■ BRIEF A: From the entries below, output the lines unchanged, starting with the line that contains "[![Review Assignment Due" and going on through the line that contains "It helps tailor".

# Any idea what this is ?



## Jesse Gilbert (Sep 2, 2016)

just got 100 pieces in from a retired cue maker. Any idea what this is?

Reactions: Like 2


----------



## NYWoodturner (Sep 2, 2016)

No way to tell until you take the wax off and clean it up a bit. I would just chuck up a 6" blanks and turn it round. You'll know by the time your done with that

Reactions: Agree 2


----------



## Schroedc (Sep 2, 2016)

@Jesse Gilbert - The recent finds area is not the best place to ask for help, Only Mods can comment in this section. We can move this thread to the wood ID section if you wish but I agree with Scott, until the wax is cleaned off all anyone can do is a wild a$$ guess. Message one of the Mods if you'd like this moved over there.

Reactions: Like 1


----------



## DKMD (Sep 2, 2016)

Moved it for you


----------



## Tclem (Sep 2, 2016)

Pine or oak


----------



## Steve Smith (Sep 2, 2016)

kind of looks like canary wood that has been bleached by the UV rays.


----------



## phinds (Sep 3, 2016)

■ BRIEF B: In the forum thread about identifying the wood, who did the 100 pieces come from?

(Collected data)
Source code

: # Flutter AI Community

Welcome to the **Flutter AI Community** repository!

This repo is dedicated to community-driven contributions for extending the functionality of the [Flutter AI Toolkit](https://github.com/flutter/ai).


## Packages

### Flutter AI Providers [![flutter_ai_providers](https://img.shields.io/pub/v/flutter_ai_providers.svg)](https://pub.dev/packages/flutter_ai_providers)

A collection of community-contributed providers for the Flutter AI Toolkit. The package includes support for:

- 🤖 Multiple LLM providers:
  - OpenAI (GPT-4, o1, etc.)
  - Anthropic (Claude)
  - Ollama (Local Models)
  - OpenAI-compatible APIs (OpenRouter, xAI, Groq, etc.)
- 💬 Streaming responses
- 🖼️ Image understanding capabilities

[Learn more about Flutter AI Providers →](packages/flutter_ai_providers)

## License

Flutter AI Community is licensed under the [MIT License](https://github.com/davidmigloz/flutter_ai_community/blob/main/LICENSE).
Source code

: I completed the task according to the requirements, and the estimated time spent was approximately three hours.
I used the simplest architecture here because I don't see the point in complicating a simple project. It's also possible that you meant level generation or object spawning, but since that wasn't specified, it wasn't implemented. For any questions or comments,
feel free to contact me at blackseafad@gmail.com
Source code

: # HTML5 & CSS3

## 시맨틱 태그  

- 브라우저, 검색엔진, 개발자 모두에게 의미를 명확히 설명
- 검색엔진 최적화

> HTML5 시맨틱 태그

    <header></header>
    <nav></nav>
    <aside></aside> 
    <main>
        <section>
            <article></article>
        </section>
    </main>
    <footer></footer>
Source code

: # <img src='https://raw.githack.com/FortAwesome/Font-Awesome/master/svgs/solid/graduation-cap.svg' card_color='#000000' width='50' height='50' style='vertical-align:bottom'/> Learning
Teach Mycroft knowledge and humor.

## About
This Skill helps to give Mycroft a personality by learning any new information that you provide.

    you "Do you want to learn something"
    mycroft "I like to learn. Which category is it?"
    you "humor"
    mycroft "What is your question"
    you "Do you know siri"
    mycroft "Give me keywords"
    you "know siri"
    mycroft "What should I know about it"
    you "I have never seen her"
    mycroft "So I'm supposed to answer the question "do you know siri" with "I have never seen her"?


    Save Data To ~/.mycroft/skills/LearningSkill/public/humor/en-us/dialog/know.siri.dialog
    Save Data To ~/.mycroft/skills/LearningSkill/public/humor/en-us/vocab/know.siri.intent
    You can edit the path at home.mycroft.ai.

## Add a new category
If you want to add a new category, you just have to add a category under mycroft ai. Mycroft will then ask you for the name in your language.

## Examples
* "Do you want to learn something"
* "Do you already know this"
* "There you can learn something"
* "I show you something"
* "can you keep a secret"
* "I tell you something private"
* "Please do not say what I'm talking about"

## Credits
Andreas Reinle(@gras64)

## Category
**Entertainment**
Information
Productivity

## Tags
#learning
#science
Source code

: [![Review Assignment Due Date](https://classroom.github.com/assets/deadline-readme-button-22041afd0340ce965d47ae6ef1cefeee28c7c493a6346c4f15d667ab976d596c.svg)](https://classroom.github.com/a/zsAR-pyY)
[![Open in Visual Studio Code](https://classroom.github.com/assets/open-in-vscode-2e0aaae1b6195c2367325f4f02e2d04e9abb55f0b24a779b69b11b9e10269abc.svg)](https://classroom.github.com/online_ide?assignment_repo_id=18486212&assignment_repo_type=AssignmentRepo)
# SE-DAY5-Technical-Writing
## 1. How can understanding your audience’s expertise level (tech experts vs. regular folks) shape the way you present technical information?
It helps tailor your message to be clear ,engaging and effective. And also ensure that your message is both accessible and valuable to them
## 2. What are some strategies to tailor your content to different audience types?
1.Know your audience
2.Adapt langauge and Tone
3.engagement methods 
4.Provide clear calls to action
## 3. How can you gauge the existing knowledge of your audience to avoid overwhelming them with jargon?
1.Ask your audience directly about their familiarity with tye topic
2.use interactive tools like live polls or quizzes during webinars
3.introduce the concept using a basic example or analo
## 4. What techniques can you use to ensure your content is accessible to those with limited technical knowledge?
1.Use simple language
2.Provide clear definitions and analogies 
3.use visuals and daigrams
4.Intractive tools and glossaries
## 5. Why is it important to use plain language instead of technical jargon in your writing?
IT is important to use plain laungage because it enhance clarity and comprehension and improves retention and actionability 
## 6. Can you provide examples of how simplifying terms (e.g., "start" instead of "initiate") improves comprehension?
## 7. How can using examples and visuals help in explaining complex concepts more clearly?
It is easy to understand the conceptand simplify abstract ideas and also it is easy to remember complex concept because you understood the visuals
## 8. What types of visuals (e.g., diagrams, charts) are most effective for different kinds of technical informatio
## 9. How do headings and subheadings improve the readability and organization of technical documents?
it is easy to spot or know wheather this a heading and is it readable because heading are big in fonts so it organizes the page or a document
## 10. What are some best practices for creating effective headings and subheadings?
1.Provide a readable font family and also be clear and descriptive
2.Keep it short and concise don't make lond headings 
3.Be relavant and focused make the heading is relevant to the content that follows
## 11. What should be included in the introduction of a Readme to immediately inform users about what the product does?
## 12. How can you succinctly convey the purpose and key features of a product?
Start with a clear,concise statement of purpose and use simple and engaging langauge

■ EXPECTED OUTPUT A:
: [![Review Assignment Due Date](https://classroom.github.com/assets/deadline-readme-button-22041afd0340ce965d47ae6ef1cefeee28c7c493a6346c4f15d667ab976d596c.svg)](https://classroom.github.com/a/zsAR-pyY)
[![Open in Visual Studio Code](https://classroom.github.com/assets/open-in-vscode-2e0aaae1b6195c2367325f4f02e2d04e9abb55f0b24a779b69b11b9e10269abc.svg)](https://classroom.github.com/online_ide?assignment_repo_id=18486212&assignment_repo_type=AssignmentRepo)
# SE-DAY5-Technical-Writing
## 1. How can understanding your audience’s expertise level (tech experts vs. regular folks) shape the way you present technical information?
It helps tailor your message to be clear ,engaging and effective. And also ensure that your message is both accessible and valuable to them

■ EXPECTED OUTPUT B: A retired cue maker.